Security (*11*) researchers have found a fake (*11*) Windows 11 update (*11*) website that promises to offer free installation of (*11*) Windows 11 for PCs that do not meet the minimum specifications, but which actually installs malware to steal data.
Windows 11 has some... interesting... requirements to meet, and its most well-known request is support for the (*11*) Trusted Platform Module (TPM) version 2.0. This led to fully capable and powerful PCs and laptops that couldn't be upgraded to Windows 11 because they didn't meet the minimum specifications.
Naturally, this annoyed people with relatively new hardware who couldn't upgrade to the latest (*11*) Windows, and many looked for ways (*11*) to circumvent the (*11*) TPM 2.0 requirement to install Windows 11 on your unsupported devices.
These are the people targeted by this new threat, as Bleeping Computer reports.
look legit
While the website address (URL) should be a red flag (*11*) (we won't mention it here), since it's clearly not a Microsoft (*11*) website, the website itself looks like an official (*11*) Microsoft website, with logos and illustrations that make it difficult to distinguish. apart (*11*) a real page (*11*) Microsoft.
However, as researchers (*11*) security (*11*) CloudSEK discovered when you click the "Download Now" button, the website downloads an ISO file that contains malware.
This malware, called 'Inno Stealer', uses part of the (*11*) Windows installer to create temporary files on an infected PC. These create processes that run and place four additional files on your PC, some (*11*) of which contain scripts that disable various (*11*) security features, including in the (*11*) Windows registry. They also change the integrated antivirus (*11*) Windows Defender and remove other products (*11*) security (*11*) Emisoft and ESET.
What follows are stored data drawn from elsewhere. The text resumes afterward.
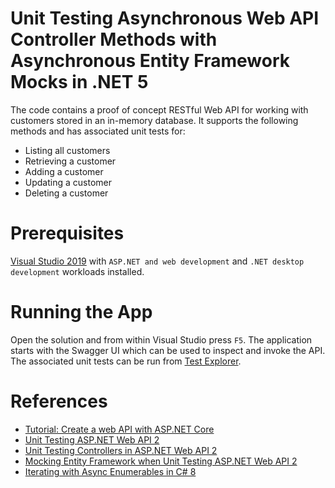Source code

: # Unit Testing Asynchronous Web API Controller Methods with Asynchronous Entity Framework Mocks in .NET 5
The code contains a proof of concept RESTful Web API for working with customers stored in an in-memory database. It supports the following methods and has associated unit tests for:

 - Listing all customers
 - Retrieving a customer
 - Adding a customer
 - Updating a customer
 - Deleting a customer

# Prerequisites
[Visual Studio 2019](https://visualstudio.microsoft.com/downloads/) with `ASP.NET and web development` and `.NET desktop development` workloads installed.

# Running the App
Open the solution and from within Visual Studio press `F5`. The application starts with the Swagger UI which can be used to inspect and invoke the API. The associated unit tests can be run from [Test Explorer](https://docs.microsoft.com/en-us/visualstudio/test/run-unit-tests-with-test-explorer?view=vs-2019).

# References
- [Tutorial: Create a web API with ASP.NET Core](https://docs.microsoft.com/en-us/aspnet/core/tutorials/first-web-api?view=aspnetcore-5.0&tabs=visual-studio)
- [Unit Testing ASP.NET Web API 2](https://docs.microsoft.com/en-us/aspnet/web-api/overview/testing-and-debugging/unit-testing-with-aspnet-web-api)
- [Unit Testing Controllers in ASP.NET Web API 2](https://docs.microsoft.com/en-us/aspnet/web-api/overview/testing-and-debugging/unit-testing-controllers-in-web-api)
- [Mocking Entity Framework when Unit Testing ASP.NET Web API 2](https://docs.microsoft.com/en-us/aspnet/web-api/overview/testing-and-debugging/mocking-entity-framework-when-unit-testing-aspnet-web-api-2)
- [Iterating with Async Enumerables in C# 8](https://docs.microsoft.com/en-us/archive/msdn-magazine/2019/november/csharp-iterating-with-async-enumerables-in-csharp-8)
Other files then execute commands with the highest system privileges, while another file is created in the C:UsersAppDataRoamingWindows11InstallationAssistant folder, and it is this file that contains the code for the theft (*11*) data, named Windows11InstallationAssistant.scr . It then takes information (*11*) from web browsers, as well as cryptocurrency wallets (*11*), stored passwords and files (*11*) from the PC itself. This stolen data is then sent to the malicious users who created the malware.
Pretty nasty stuff.
Analysis: Be careful what you wish for
The scale (*11*) of the infection here, and what it's (*11*) able to steal from you, is very scary, but the good news is that it's easy (*11*) to avoid.
No matter how desperate you are to install Windows 11, you should only download ISO files (*11*) from sources that you are absolutely certain (*11*) are legitimate. Although the creators (*11*) of this malware have done their best to make the website legitimate (as are many (*11*) so-called "phishing" (*11*) attacks), there are telltale signs, such as the URL mentioned above, which points out that it is not a real (*11*) Microsoft website. website.
If your PC is eligible for an upgrade to Windows 11, you will receive an alert through (*11*) Windows Update, a tool built into Windows operating systems. It is the safest way to (*11*) make sure (*11*) that you are downloading and installing a genuine copy (*11*) of Windows 11.
If your PC is not eligible because it does not meet the (*11*) TPM 2.0 requirements, there are safer ways (*11*) to install Windows 11 without a TPM (*11*) anyway. But we really don't recommend any (*11*) of them, especially since Microsoft is making it harder to run (*11*) Windows 11 on unsupported systems, which could mean you'll miss out on important updates, (*11*) bug fixes, security, and functionality in the future.
But above all, you should never try to download and install Windows 11 ISO (*11*) file from a website that is not managed by Microsoft.